**TASK STATEMENT**.
Update every item below by replacing each occurrence of "pie" with "pie chart", leaving all other text unchanged.

**DATA RECORDS**.
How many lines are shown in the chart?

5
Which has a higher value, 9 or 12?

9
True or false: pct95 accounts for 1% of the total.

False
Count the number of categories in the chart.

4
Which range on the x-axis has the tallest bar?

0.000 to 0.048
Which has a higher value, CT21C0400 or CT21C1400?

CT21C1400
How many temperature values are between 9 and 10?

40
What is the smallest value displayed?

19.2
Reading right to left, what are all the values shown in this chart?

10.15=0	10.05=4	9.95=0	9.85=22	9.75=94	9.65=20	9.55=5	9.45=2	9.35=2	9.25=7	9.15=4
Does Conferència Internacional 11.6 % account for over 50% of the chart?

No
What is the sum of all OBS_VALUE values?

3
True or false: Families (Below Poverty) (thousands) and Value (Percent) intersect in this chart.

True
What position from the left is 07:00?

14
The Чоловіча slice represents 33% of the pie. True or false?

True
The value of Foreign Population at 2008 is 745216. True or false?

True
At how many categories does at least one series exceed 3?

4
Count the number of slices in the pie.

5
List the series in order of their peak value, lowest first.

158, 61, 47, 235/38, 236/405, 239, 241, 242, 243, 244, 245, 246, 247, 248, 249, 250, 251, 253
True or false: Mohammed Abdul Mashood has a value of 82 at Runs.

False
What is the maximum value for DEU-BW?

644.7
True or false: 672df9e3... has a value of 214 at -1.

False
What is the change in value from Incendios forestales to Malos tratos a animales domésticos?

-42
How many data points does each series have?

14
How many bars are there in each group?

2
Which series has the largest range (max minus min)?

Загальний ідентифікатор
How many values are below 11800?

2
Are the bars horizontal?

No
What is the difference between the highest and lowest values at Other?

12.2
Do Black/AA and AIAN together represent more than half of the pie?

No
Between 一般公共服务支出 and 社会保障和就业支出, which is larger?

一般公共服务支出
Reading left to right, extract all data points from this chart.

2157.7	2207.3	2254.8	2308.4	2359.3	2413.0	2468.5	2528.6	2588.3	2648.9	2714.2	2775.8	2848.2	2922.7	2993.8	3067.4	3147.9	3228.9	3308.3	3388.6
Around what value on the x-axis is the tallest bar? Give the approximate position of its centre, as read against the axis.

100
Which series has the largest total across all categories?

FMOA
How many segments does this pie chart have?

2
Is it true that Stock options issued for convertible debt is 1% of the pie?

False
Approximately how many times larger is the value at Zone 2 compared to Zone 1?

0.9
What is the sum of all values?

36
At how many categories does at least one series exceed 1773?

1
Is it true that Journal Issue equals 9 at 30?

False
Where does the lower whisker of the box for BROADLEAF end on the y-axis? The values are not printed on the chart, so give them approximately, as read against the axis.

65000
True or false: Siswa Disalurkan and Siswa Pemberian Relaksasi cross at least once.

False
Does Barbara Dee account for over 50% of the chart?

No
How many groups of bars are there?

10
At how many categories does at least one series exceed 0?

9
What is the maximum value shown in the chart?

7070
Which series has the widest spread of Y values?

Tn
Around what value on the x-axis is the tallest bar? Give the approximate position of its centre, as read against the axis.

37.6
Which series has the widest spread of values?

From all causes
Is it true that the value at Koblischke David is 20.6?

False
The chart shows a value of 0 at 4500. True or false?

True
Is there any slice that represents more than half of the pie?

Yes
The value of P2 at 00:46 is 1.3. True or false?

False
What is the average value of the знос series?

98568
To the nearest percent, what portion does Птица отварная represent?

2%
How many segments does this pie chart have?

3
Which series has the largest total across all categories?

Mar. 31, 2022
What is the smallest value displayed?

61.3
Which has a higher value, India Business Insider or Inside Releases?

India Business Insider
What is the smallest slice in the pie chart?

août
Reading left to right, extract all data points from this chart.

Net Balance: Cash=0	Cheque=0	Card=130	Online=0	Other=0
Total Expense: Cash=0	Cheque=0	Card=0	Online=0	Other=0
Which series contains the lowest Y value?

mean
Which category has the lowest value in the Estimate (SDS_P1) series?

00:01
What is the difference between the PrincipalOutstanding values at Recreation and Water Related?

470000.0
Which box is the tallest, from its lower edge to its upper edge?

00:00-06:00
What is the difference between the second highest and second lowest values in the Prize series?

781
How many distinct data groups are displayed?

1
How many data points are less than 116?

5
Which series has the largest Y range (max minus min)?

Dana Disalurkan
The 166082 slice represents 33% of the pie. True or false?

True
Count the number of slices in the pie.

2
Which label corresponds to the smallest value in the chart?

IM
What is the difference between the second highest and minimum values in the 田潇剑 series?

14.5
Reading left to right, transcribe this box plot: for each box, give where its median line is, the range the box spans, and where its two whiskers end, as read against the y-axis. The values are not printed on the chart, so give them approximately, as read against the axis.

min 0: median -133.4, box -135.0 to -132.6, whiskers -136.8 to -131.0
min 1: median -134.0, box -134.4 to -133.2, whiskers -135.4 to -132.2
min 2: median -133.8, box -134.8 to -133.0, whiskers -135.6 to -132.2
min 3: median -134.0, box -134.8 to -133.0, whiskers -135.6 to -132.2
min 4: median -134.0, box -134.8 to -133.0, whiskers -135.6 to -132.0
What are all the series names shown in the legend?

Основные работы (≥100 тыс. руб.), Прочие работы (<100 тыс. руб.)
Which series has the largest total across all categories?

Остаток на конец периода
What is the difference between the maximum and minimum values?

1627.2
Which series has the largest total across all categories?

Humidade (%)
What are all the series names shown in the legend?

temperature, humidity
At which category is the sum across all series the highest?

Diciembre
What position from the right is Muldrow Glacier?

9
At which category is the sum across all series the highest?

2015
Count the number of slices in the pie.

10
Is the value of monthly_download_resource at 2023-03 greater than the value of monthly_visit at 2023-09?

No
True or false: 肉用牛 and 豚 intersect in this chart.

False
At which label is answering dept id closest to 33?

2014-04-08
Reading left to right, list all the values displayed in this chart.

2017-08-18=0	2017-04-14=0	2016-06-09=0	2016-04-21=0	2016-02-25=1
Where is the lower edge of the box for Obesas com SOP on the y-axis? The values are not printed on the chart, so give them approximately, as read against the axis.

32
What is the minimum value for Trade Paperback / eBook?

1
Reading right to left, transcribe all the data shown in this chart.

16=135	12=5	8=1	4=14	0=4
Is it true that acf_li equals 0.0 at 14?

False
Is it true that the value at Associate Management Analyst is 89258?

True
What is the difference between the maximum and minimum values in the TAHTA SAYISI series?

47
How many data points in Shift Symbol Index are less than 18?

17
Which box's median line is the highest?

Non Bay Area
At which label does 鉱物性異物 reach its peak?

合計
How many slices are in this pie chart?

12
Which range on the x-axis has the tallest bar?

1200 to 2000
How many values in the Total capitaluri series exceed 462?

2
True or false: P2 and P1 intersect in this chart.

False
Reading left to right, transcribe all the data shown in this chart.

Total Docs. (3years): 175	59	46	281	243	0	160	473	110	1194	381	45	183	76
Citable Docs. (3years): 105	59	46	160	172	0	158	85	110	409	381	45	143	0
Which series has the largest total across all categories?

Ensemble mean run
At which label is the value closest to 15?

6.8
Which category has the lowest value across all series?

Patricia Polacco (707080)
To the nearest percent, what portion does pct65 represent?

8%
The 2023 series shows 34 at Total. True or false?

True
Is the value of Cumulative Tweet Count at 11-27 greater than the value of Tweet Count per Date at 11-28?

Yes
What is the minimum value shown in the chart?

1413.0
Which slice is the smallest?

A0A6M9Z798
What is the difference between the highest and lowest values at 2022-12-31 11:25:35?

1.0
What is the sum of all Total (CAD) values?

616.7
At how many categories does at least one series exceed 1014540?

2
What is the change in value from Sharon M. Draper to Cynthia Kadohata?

**EXPECTED ANSWER**.
How many lines are shown in the chart?

5
Which has a higher value, 9 or 12?

9
True or false: pct95 accounts for 1% of the total.

False
Count the number of categories in the chart.

4
Which range on the x-axis has the tallest bar?

0.000 to 0.048
Which has a higher value, CT21C0400 or CT21C1400?

CT21C1400
How many temperature values are between 9 and 10?

40
What is the smallest value displayed?

19.2
Reading right to left, what are all the values shown in this chart?

10.15=0	10.05=4	9.95=0	9.85=22	9.75=94	9.65=20	9.55=5	9.45=2	9.35=2	9.25=7	9.15=4
Does Conferència Internacional 11.6 % account for over 50% of the chart?

No
What is the sum of all OBS_VALUE values?

3
True or false: Families (Below Poverty) (thousands) and Value (Percent) intersect in this chart.

True
What position from the left is 07:00?

14
The Чоловіча slice represents 33% of the pie chart. True or false?

True
The value of Foreign Population at 2008 is 745216. True or false?

True
At how many categories does at least one series exceed 3?

4
Count the number of slices in the pie chart.

5
List the series in order of their peak value, lowest first.

158, 61, 47, 235/38, 236/405, 239, 241, 242, 243, 244, 245, 246, 247, 248, 249, 250, 251, 253
True or false: Mohammed Abdul Mashood has a value of 82 at Runs.

False
What is the maximum value for DEU-BW?

644.7
True or false: 672df9e3... has a value of 214 at -1.

False
What is the change in value from Incendios forestales to Malos tratos a animales domésticos?

-42
How many data points does each series have?

14
How many bars are there in each group?

2
Which series has the largest range (max minus min)?

Загальний ідентифікатор
How many values are below 11800?

2
Are the bars horizontal?

No
What is the difference between the highest and lowest values at Other?

12.2
Do Black/AA and AIAN together represent more than half of the pie chart?

No
Between 一般公共服务支出 and 社会保障和就业支出, which is larger?

一般公共服务支出
Reading left to right, extract all data points from this chart.

2157.7	2207.3	2254.8	2308.4	2359.3	2413.0	2468.5	2528.6	2588.3	2648.9	2714.2	2775.8	2848.2	2922.7	2993.8	3067.4	3147.9	3228.9	3308.3	3388.6
Around what value on the x-axis is the tallest bar? Give the approximate position of its centre, as read against the axis.

100
Which series has the largest total across all categories?

FMOA
How many segments does this pie chart chart have?

2
Is it true that Stock options issued for convertible debt is 1% of the pie chart?

False
Approximately how many times larger is the value at Zone 2 compared to Zone 1?

0.9
What is the sum of all values?

36
At how many categories does at least one series exceed 1773?

1
Is it true that Journal Issue equals 9 at 30?

False
Where does the lower whisker of the box for BROADLEAF end on the y-axis? The values are not printed on the chart, so give them approximately, as read against the axis.

65000
True or false: Siswa Disalurkan and Siswa Pemberian Relaksasi cross at least once.

False
Does Barbara Dee account for over 50% of the chart?

No
How many groups of bars are there?

10
At how many categories does at least one series exceed 0?

9
What is the maximum value shown in the chart?

7070
Which series has the widest spread of Y values?

Tn
Around what value on the x-axis is the tallest bar? Give the approximate position of its centre, as read against the axis.

37.6
Which series has the widest spread of values?

From all causes
Is it true that the value at Koblischke David is 20.6?

False
The chart shows a value of 0 at 4500. True or false?

True
Is there any slice that represents more than half of the pie chart?

Yes
The value of P2 at 00:46 is 1.3. True or false?

False
What is the average value of the знос series?

98568
To the nearest percent, what portion does Птица отварная represent?

2%
How many segments does this pie chart chart have?

3
Which series has the largest total across all categories?

Mar. 31, 2022
What is the smallest value displayed?

61.3
Which has a higher value, India Business Insider or Inside Releases?

India Business Insider
What is the smallest slice in the pie chart chart?

août
Reading left to right, extract all data points from this chart.

Net Balance: Cash=0	Cheque=0	Card=130	Online=0	Other=0
Total Expense: Cash=0	Cheque=0	Card=0	Online=0	Other=0
Which series contains the lowest Y value?

mean
Which category has the lowest value in the Estimate (SDS_P1) series?

00:01
What is the difference between the PrincipalOutstanding values at Recreation and Water Related?

470000.0
Which box is the tallest, from its lower edge to its upper edge?

00:00-06:00
What is the difference between the second highest and second lowest values in the Prize series?

781
How many distinct data groups are displayed?

1
How many data points are less than 116?

5
Which series has the largest Y range (max minus min)?

Dana Disalurkan
The 166082 slice represents 33% of the pie chart. True or false?

True
Count the number of slices in the pie chart.

2
Which label corresponds to the smallest value in the chart?

IM
What is the difference between the second highest and minimum values in the 田潇剑 series?

14.5
Reading left to right, transcribe this box plot: for each box, give where its median line is, the range the box spans, and where its two whiskers end, as read against the y-axis. The values are not printed on the chart, so give them approximately, as read against the axis.

min 0: median -133.4, box -135.0 to -132.6, whiskers -136.8 to -131.0
min 1: median -134.0, box -134.4 to -133.2, whiskers -135.4 to -132.2
min 2: median -133.8, box -134.8 to -133.0, whiskers -135.6 to -132.2
min 3: median -134.0, box -134.8 to -133.0, whiskers -135.6 to -132.2
min 4: median -134.0, box -134.8 to -133.0, whiskers -135.6 to -132.0
What are all the series names shown in the legend?

Основные работы (≥100 тыс. руб.), Прочие работы (<100 тыс. руб.)
Which series has the largest total across all categories?

Остаток на конец периода
What is the difference between the maximum and minimum values?

1627.2
Which series has the largest total across all categories?

Humidade (%)
What are all the series names shown in the legend?

temperature, humidity
At which category is the sum across all series the highest?

Diciembre
What position from the right is Muldrow Glacier?

9
At which category is the sum across all series the highest?

2015
Count the number of slices in the pie chart.

10
Is the value of monthly_download_resource at 2023-03 greater than the value of monthly_visit at 2023-09?

No
True or false: 肉用牛 and 豚 intersect in this chart.

False
At which label is answering dept id closest to 33?

2014-04-08
Reading left to right, list all the values displayed in this chart.

2017-08-18=0	2017-04-14=0	2016-06-09=0	2016-04-21=0	2016-02-25=1
Where is the lower edge of the box for Obesas com SOP on the y-axis? The values are not printed on the chart, so give them approximately, as read against the axis.

32
What is the minimum value for Trade Paperback / eBook?

1
Reading right to left, transcribe all the data shown in this chart.

16=135	12=5	8=1	4=14	0=4
Is it true that acf_li equals 0.0 at 14?

False
Is it true that the value at Associate Management Analyst is 89258?

True
What is the difference between the maximum and minimum values in the TAHTA SAYISI series?

47
How many data points in Shift Symbol Index are less than 18?

17
Which box's median line is the highest?

Non Bay Area
At which label does 鉱物性異物 reach its peak?

合計
How many slices are in this pie chart chart?

12
Which range on the x-axis has the tallest bar?

1200 to 2000
How many values in the Total capitaluri series exceed 462?

2
True or false: P2 and P1 intersect in this chart.

False
Reading left to right, transcribe all the data shown in this chart.

Total Docs. (3years): 175	59	46	281	243	0	160	473	110	1194	381	45	183	76
Citable Docs. (3years): 105	59	46	160	172	0	158	85	110	409	381	45	143	0
Which series has the largest total across all categories?

Ensemble mean run
At which label is the value closest to 15?

6.8
Which category has the lowest value across all series?

Patricia Polacco (707080)
To the nearest percent, what portion does pct65 represent?

8%
The 2023 series shows 34 at Total. True or false?

True
Is the value of Cumulative Tweet Count at 11-27 greater than the value of Tweet Count per Date at 11-28?

Yes
What is the minimum value shown in the chart?

1413.0
Which slice is the smallest?

A0A6M9Z798
What is the difference between the highest and lowest values at 2022-12-31 11:25:35?

1.0
What is the sum of all Total (CAD) values?

616.7
At how many categories does at least one series exceed 1014540?

2
What is the change in value from Sharon M. Draper to Cynthia Kadohata?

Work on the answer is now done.